Dans sa tribune publiée au Monde, l’ingénieur et spécialiste de la mobilité, Alexis Poulhès, rappelle que le coût de la mobilité ne se résume pas au prix à la pompe; il faut aussi mesurer l’empreinte de l’aménagement du territoire pensé autour de la voiture.

Quand les territoires privilégient les trajets motorisés, les distances s’allongent et les logements se placent loin des services. Cette logique pèse particulièrement sur les ménages modestes, qui peinent à financer maison, carburant et entretien.

Ce constat, qui peut sembler technique, agit comme un grain de sable dans le mécanisme économique: une dépense quotidienne supplémentaire qui érode le pouvoir d’achat.
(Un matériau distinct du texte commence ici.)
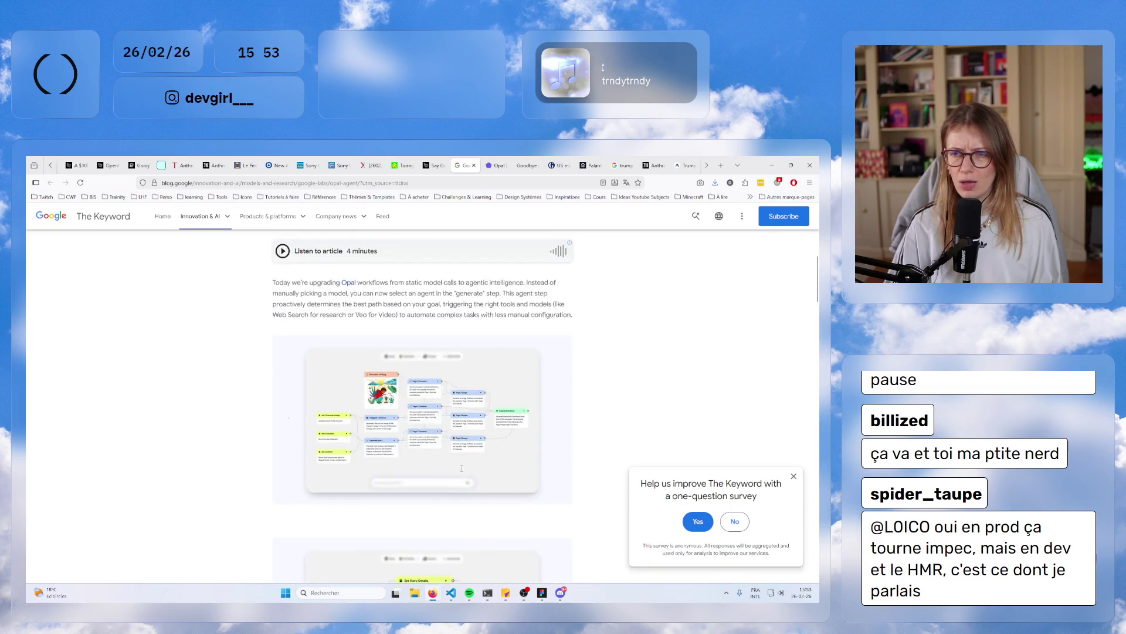
- Switch to the Opal tab and scroll down to its gallery of sample mini-apps
{"action": "key", "text": "ctrl+Tab"}
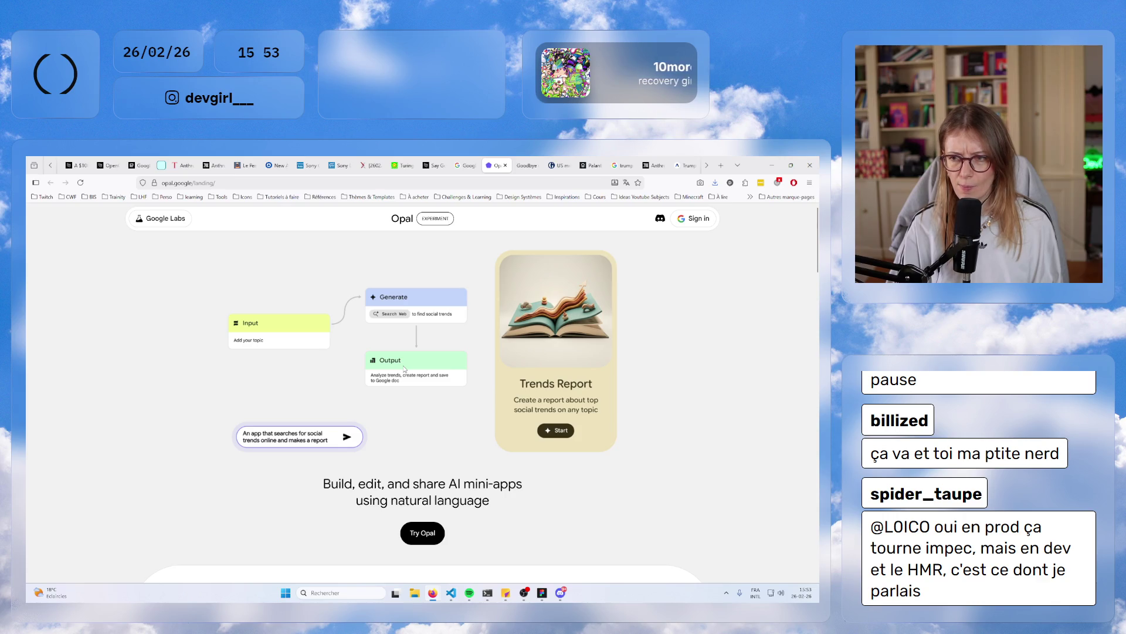
{"action": "scroll", "coordinate": [404, 369], "scroll_direction": "down", "scroll_amount": 5}
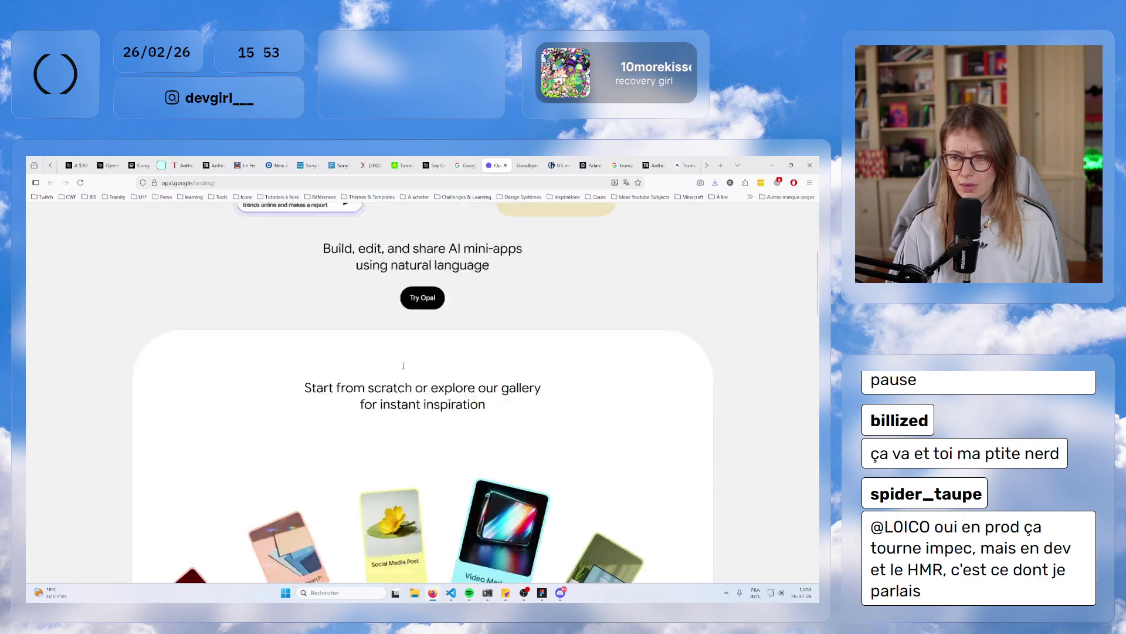
- Scroll the Opal landing page back up before moving to the Sony article
{"action": "scroll", "coordinate": [404, 369], "scroll_direction": "up", "scroll_amount": 5}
Réinventer l’aménagement devient alors une condition pour une ville plus juste et moins dépendante du carburant.

Réaménager l’espace: vers une mobilité plus abordable

Le texte appelle à une refonte des priorités publiques: sortir de la logique voiture-centrée et investir dans des alternatives efficaces. Des réseaux de transport performants et des quartiers bien connectés peuvent réduire les coûts pour les foyers.

Proposer des rues plus vivantes et accessibles signifie aussi densifier intelligemment, rapprocher logements, écoles et commerces, et développer des lignes de bus et tramways rapides. Cela transforme la mobilité en un droit réel, pas en une dépense imprévue.

En somme, les décideurs doivent prendre en compte la responsabilité d’un aménagement pensé pour la vie quotidienne: tarifs attractifs, incitations à l’usage des transports publics, et adaptation du territoire pour favoriser les déplacements sans voiture individuelle.